O desemprego mais desrazoável, porém, é o dos cerca de 300 mil cidadãos ditos "nem-nem", compatriotas que, por força das agruras da vida, não estudam nem trabalham (nem tão-pouco frequentam qualquer acção de formação). O facto de não terem emprego - ou de não se encontrarem presentemente a estudar - faz com que muitos deles acabem por abandonar o país como sucedeu, só no último ano, a mais de 120 mil emigrantes.

Tal é o caso de Paulo e Vítor, dois concidadãos "nem-nem" que, com indizível sacrifício pessoal, optaram por não agravar as estatísticas dos centros de emprego (nem solicitar qualquer subsídio), atrevendo-se a sonhar mais alto, numa intransitiva atitude de arrojo e coragem, decidindo trocar a pátria (com uma mala na mão), pela diáspora. Vendo-se penosamente sem sustento, com as carreiras profissionais injustamente destruídas, não hesitaram em emigrar engrossando o êxodo de portugueses rumo ao desconhecido.

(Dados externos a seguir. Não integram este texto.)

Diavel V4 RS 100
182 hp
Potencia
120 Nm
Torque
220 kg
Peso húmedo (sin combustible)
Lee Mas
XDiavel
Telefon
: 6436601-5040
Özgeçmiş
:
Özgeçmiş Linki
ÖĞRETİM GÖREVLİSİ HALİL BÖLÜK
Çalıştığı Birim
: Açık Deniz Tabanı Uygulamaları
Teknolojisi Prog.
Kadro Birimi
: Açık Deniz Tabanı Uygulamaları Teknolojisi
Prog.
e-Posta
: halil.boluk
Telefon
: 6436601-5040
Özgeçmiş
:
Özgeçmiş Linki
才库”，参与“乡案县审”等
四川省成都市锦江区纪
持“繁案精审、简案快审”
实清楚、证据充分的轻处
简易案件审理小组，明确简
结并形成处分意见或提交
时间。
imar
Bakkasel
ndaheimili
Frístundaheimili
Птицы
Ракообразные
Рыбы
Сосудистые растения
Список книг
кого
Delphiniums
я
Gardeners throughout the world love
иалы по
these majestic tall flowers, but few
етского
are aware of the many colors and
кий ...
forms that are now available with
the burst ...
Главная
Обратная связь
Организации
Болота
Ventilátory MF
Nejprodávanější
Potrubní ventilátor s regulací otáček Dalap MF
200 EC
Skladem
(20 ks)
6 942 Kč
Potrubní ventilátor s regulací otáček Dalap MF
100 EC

Um desses destemidos patrícios é Paulo Varela Gomes, profissional da área da Segurança, inesperadamente privado do seu posto de trabalho (como director nacional da PSP), na sequência do inflamado "motim" das forças policiais na escadaria do Parlamento, a 21 de novembro transacto. Da noite para o dia, sem que nada o fizesse prever, Paulo viu-se forçado a emigrar para Paris (de França), a fim de aceitar trabalho como oficial de ligação da Embaixada de Portugal na Cidade-Luz - lugar alegadamente criado para ele, inserido no projecto de segurança do G4 que engloba Portugal, Espanha, França e Marrocos. Um posto de menor responsabilidade, portanto. Pese embora vá ganhar apenas 12 mil euros por mês (pouco mais do que o triplo do que auferia em Portugal), na mesma área profissional onde alegadamente falhou, ainda assim Paulo abraçará esta (segunda) oportunidade com desmesurada dedicação, como aliás tem sido apanágio da generalidade dos seus compatrícios em Paris, desde as porteiras aos padeiros, com quem Paulo irá decerto privar nalguma pitoresca taberna de fados ao fim de um dia de trabalho. Boa sorte, Paulo!

Desfecho igualmente feliz teve o caso do seu compatriota Vítor Gaspar que se viu confusamente desalojado do lugar de ministro das Finanças de Portugal, sendo obrigado a partir para as américas para aceitar trabalho na incerta metrópole de Washington como director dos Assuntos Orçamentais do FMI (a mesma área profissional onde confessadamente falhou), remedeio pelo qual irá receber a parca quantia de 23 mil euros mensais (somente o quíntuplo do vencimento de um ministro em Portugal). Apesar disso, Vítor irá empenhar-se com abnegação, com o fito de juntar um pé-de-meia para um dia (quem sabe?) regressar em condições de proporcionar a si e os seus uma vida condigna e melhor. Felicidades, Vítor!

São exemplos como estes de vidas anónimas e destroçadas, fruto da crónica falta de respeito com que um país madrasto brinda os seus cidadãos - que trabalham a vida inteira apenas para ver os seus salários e pensões renegociados unilateralmente sem consentimento - que nos levam a todos a acreditar que a felicidade é possível, que a vida ainda pode sorrir, que para cada um de nós há uma oportunidade à espreita desde que, naturalmente, como Paulo e Vítor, nos disponhamos a sair da nossa infame zona de conforto, trocando o perto pelo incerto, longe dessa preguiçosa facilidade que é ficarmos parados a apodrecer, como cadáveres adiados, com a inaceitável desculpa de que não conhecemos as pessoas certas.